21 Apr 4 ways to get control of your family finances
As the prices of petrol, groceries, school fees, electricity and water all creep upward, families are under increasing pressure just to make ends meet.
So how can families cover the cost of everyday living and still manage to put some savings aside? One way they can get ahead is by treating their family finances like a business with assets, liabilities and cash flow as key indicators of financial health.
Budgeting is a crucial component of financial health. Many people have had a half-hearted attempt at budgeting or have started out with good intentions but then have given up. If this sounds like you, you’re certainly not alone. The fact is most Australians do not demonstrate sound behaviour with money. Australia has one of the highest rates of credit card debt in the world. Too many of us are borrowing to live day-to-day.
It takes determination and commitment to maintain a budget and avoid the traps of consumerism with all the marketing messages we are bombarded with everyday! The purchase of a new flat screen TV, a new lounge, a new car or another pair of shoes may seem essential but people who are financially successful don’t buy things until they can prove to themselves they can afford it. Their philosophy is “don’t spend more than you earn”. Look at Warren Buffet, business magnate, investor and philanthropist and most successful investor in the world. He still lives in the same house he purchased in Omaha in 1958 and pays himself a modest salary!
Variations in income and/or expenses are inevitable but they are often enough to dissuade people from having a serious go at budgeting effectively.
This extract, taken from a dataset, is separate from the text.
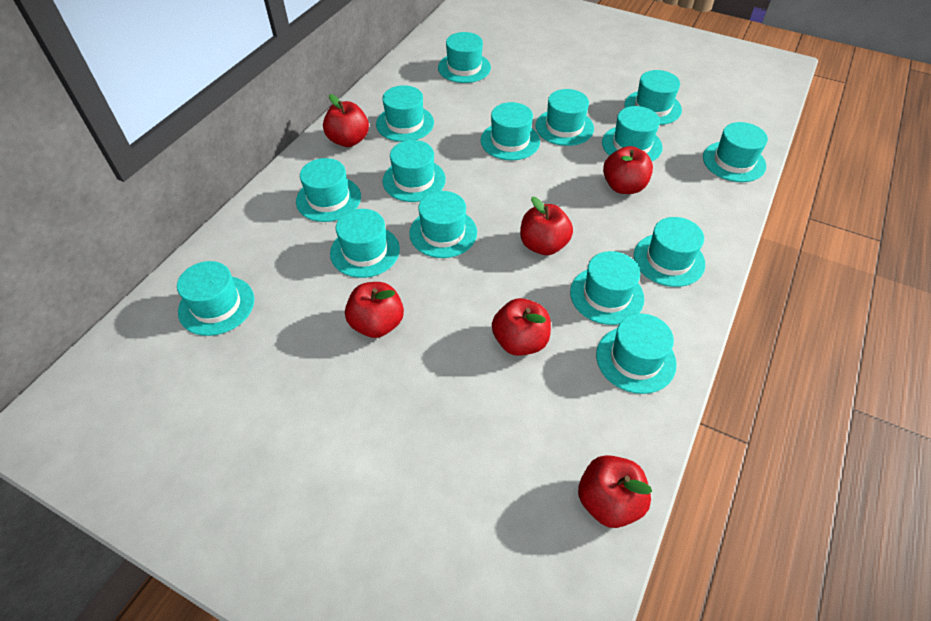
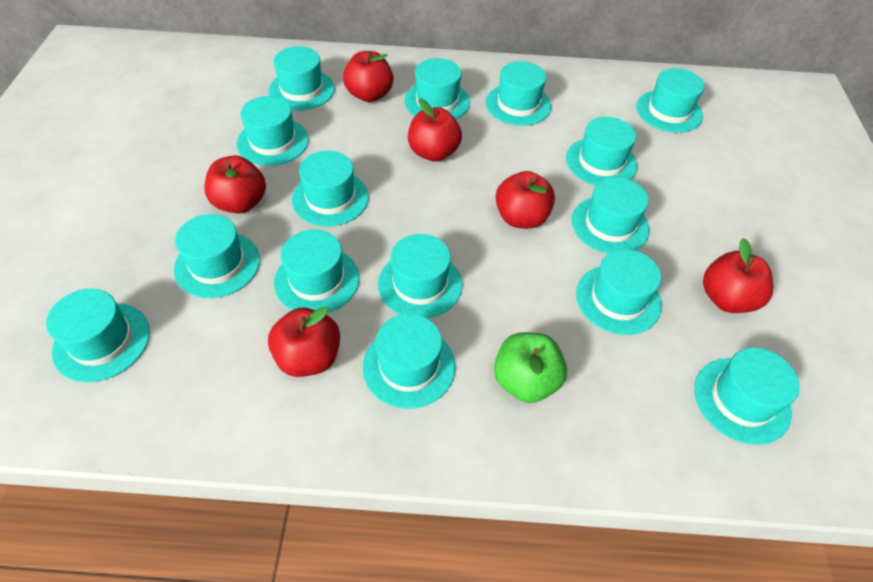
green apple: 0 -> 1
It can all seem too hard.
So what are 4 steps you can take to get control of your family finances?
1. Know your incomings and outgoings
Knowing what your family earns in a given month should dictate what discretionary income can be spent in the subsequent month. Ideally expenditure should lag earnings.
2. Start saving
No matter how small the amount, having a regular savings program or having money automatically deducted from your account can make a real difference.
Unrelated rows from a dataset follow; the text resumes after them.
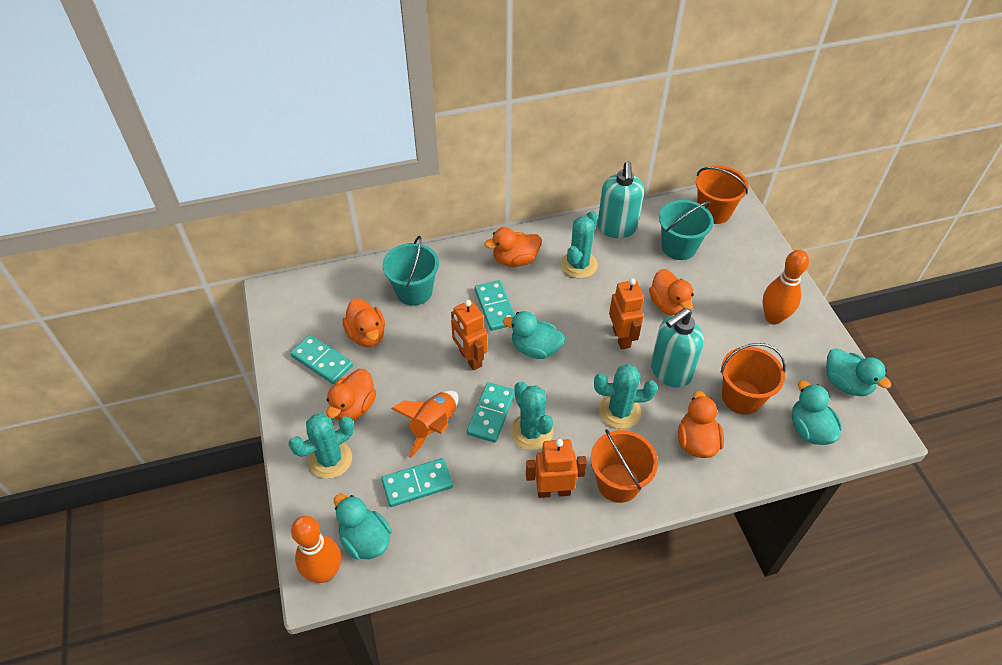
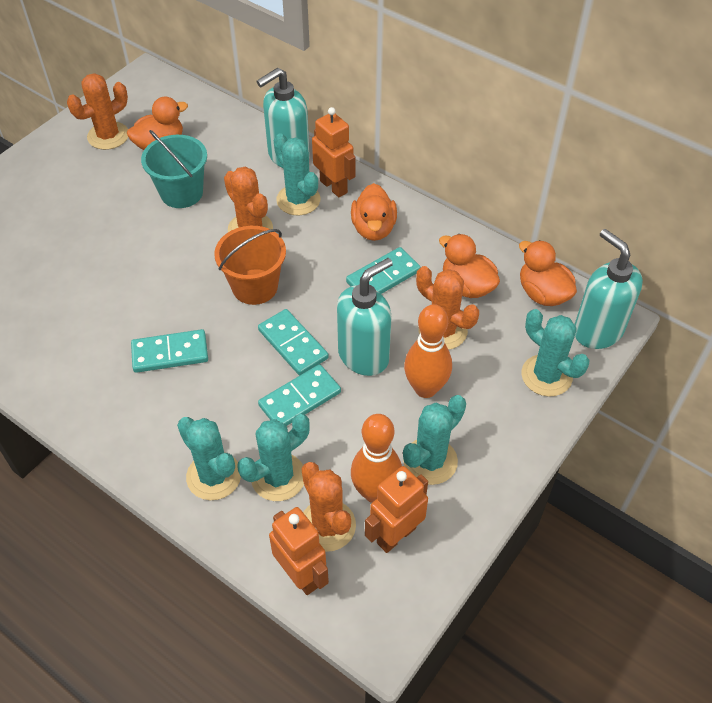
orange bucket: 3 -> 1
orange cactus: 0 -> 4
orange duck: 5 -> 4
orange rocket: 1 -> 0
turquoise bucket: 2 -> 1
turquoise cactus: 4 -> 5
turquoise duck: 4 -> 0
turquoise soap dispenser: 2 -> 3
Just saving $35 a week ($5 per day) will grow to more than $5,700 after 3 years (assuming an interest rate of 4%). If you could save $100 a week, you would have more than $16,500 after 3 years.
3. Have achievable goals
Think of something you’d really like to change in your life and work as a team with your family to make it happen. It may be a weekend away, a holiday or a new piece of furniture but help the goal come to life by making it something specific. You may even decide to reward yourselves when you achieve particular milestones. It might be a dinner out when you reach a particular target. Just don’t be tempted to reward yourselves before you’ve done the hard work!
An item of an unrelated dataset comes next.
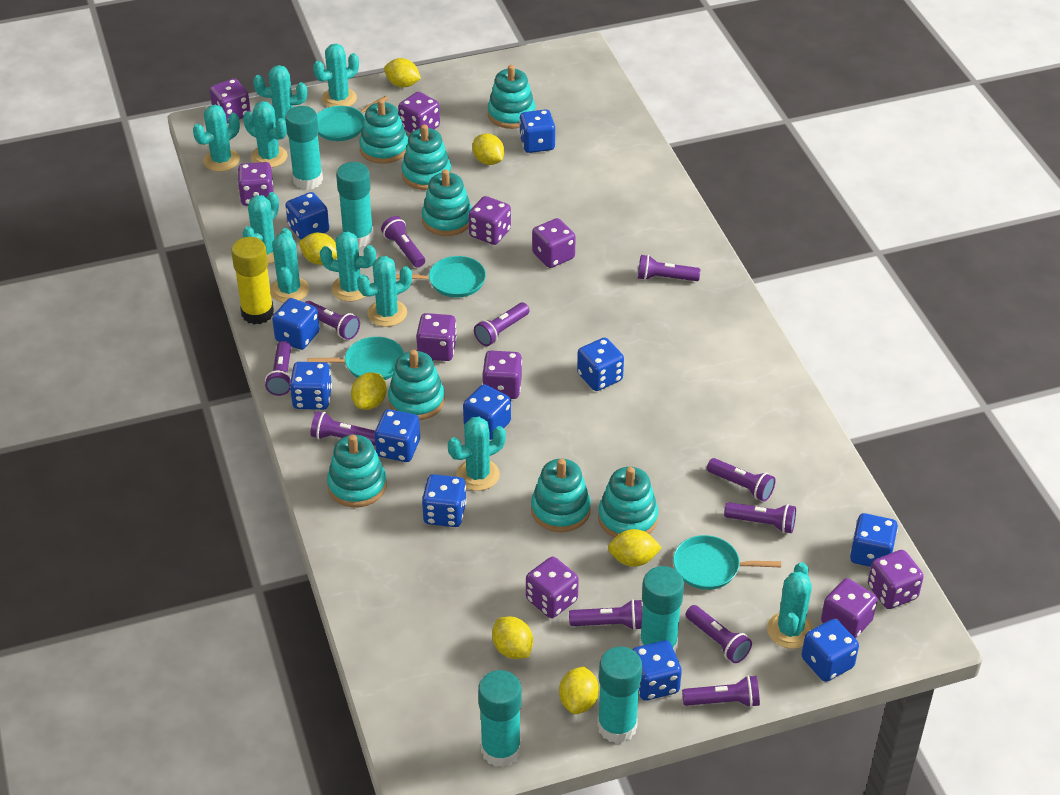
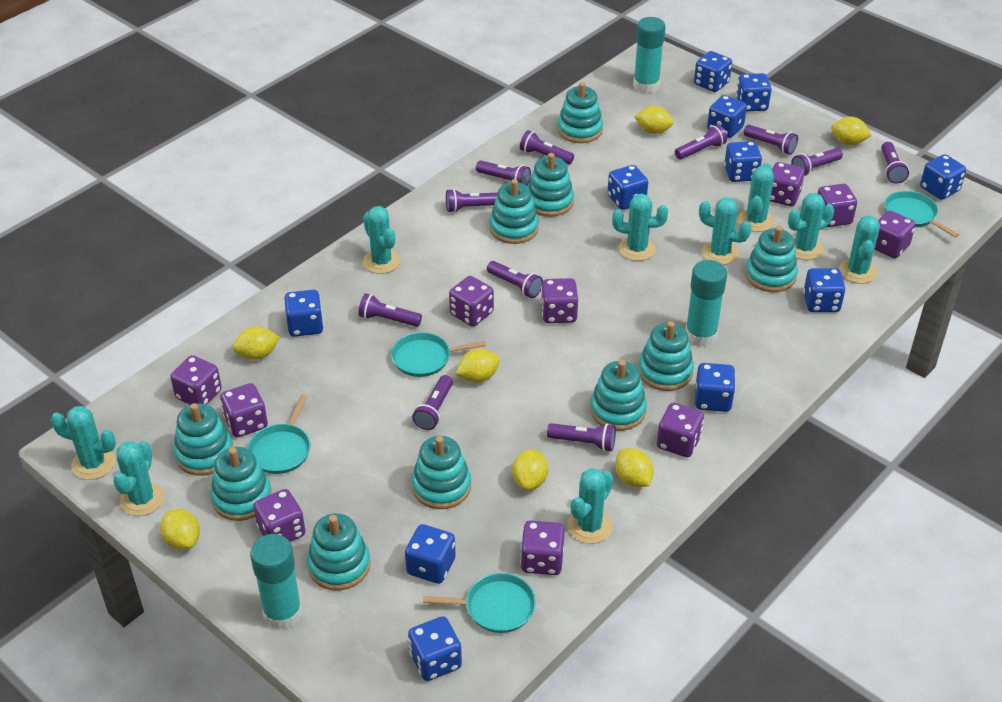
turquoise cactus: 10 -> 9
turquoise glue stick: 5 -> 3
turquoise stacking toy: 8 -> 10
yellow glue stick: 1 -> 0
4. Schedule a regular household meeting
Successful businesses have regular team meetings to track their progress. This is no less important in the home. Have a regular conversation (ideally weekly) with your husband/wife/ partners and children to look at what money has come in and what money has gone out so far for the month. You could call it something like your ‘money in, money out meeting’.
BONUS – Useful tools
If you need help getting started with your budgeting these resources might work
- Moneysmart budget planner
- Tips for managing your credit card
- Compound interest calculator
- 20 easy ways to save money
There are some things in life that we have little control over so it’s liberating to make a conscious decision to change the things you can for the better. Today could be the beginning of a new financial life for you and your family!